Boxcar was fifteen meters from where Keith and 'Rissa were standing.
In front of the plated space door, PHANTOM was projecting a giant
hologram of Boxcar, so that all the Ibs could see her flashing web.
Something strange, there: The strands of her web were bright green.
Keith had never seen any Ib's web that color before.
He turned to Rissa, but she must have guessed his question. "It
represents a deeply emotional state," she said.
"Boxcar is choked up over the show of support from her people."

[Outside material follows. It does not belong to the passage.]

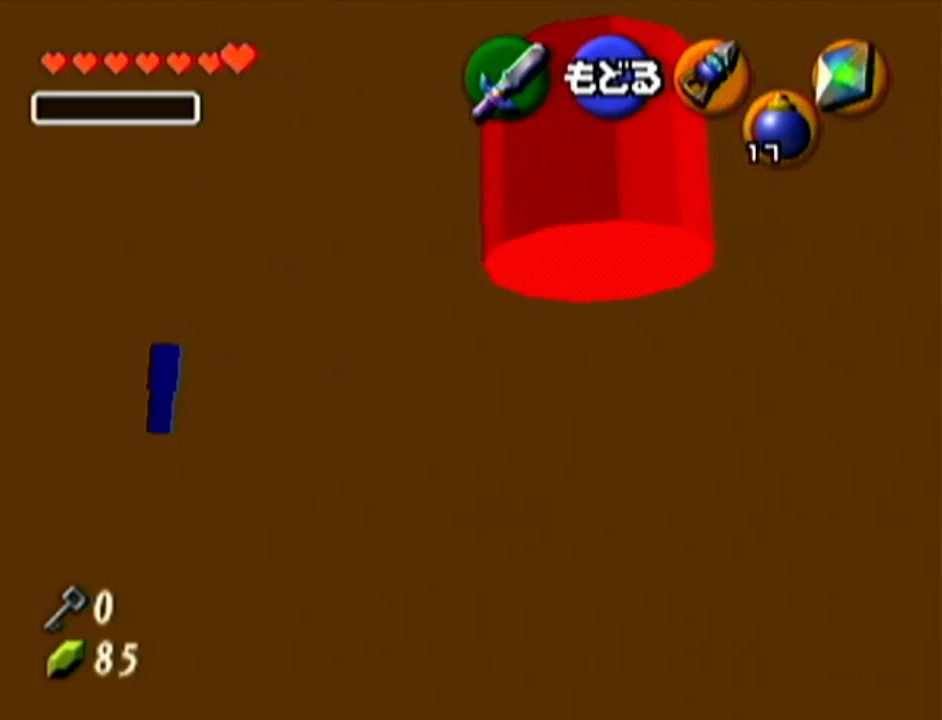
{"buttons": [], "left_stick": "left", "events": [[50, "left_stick", "center"], [117, "left_stick", "down-left"], [234, "left_stick", "left"]]}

Boxcar's web flashed again. The translation said, "The whole and the
parts--of one, and of them all. The gestalt has resonances on the macro
scale and the micro. It binds."
Obviously, Boxcar was addressing her fellow Ibs. Keith thought he got
the gist of what she was saying--something about being part of the Ib
community having meant as much to her as being a community of parts
herself. Keith prided himself on his acceptance of aliens, his run-ins
with Jag notwithstanding. But this was all a little too surreal for
him; he knew he was about to watch someone die, but the emotions he
should be feeling hadn't yet come to the surface. Rissa, on the other
hand, had that look she got when trying not to cry. She and Boxcar had
been closer than he'd known, Keith realized.
"The road is clear," concluded Boxcar. She rolled several dozen meters
away from the others, out into the center of the bay.
"Why's she doing that?" whispered Keith.
Rissa shrugged her shoulders, but PHANTOM replied into both of their
implants: "During discorporation, components-especially wheels--may
panic, and seek to bond with any other Ib in the area. It is customary
to move far enough away so that if such a thing is attempted, there's
plenty of time to react."
Keith nodded slightly.
And then it began. In the middle of the bay was a standard Ib comfort
mound. Boxcar rolled over it so that the hump supported her frame from
underneath. Her web--visible in PHANTOM's giant hologram--turned an
almost electric purple, another color Keith had never seen before. The
light points at the web's countless intersections grew brighter and
brighter, a dense constellation map with every star a nova.
Then, one by one, the lights winked out. It took perhaps two minutes
for them all to go dark.
Boxcar's frame tipped forward, and her web slid off to the bay floor,
landing in a loose pile. Keith had thought the web was already dead,
but it arched up sharply, as if a fist were pushing it up from
underneath. The strands had now lost all their color; they looked like
thick nylon fishing line.
After a moment, though, the web finally did expire, collapsing into a
heap. Boxcar was now blind and deaf (she had once had a magnetic sense,
too, but that had been neutralized through nanosurgery when she'd left
her home-world; it caused severe disorientation aboard spaceships).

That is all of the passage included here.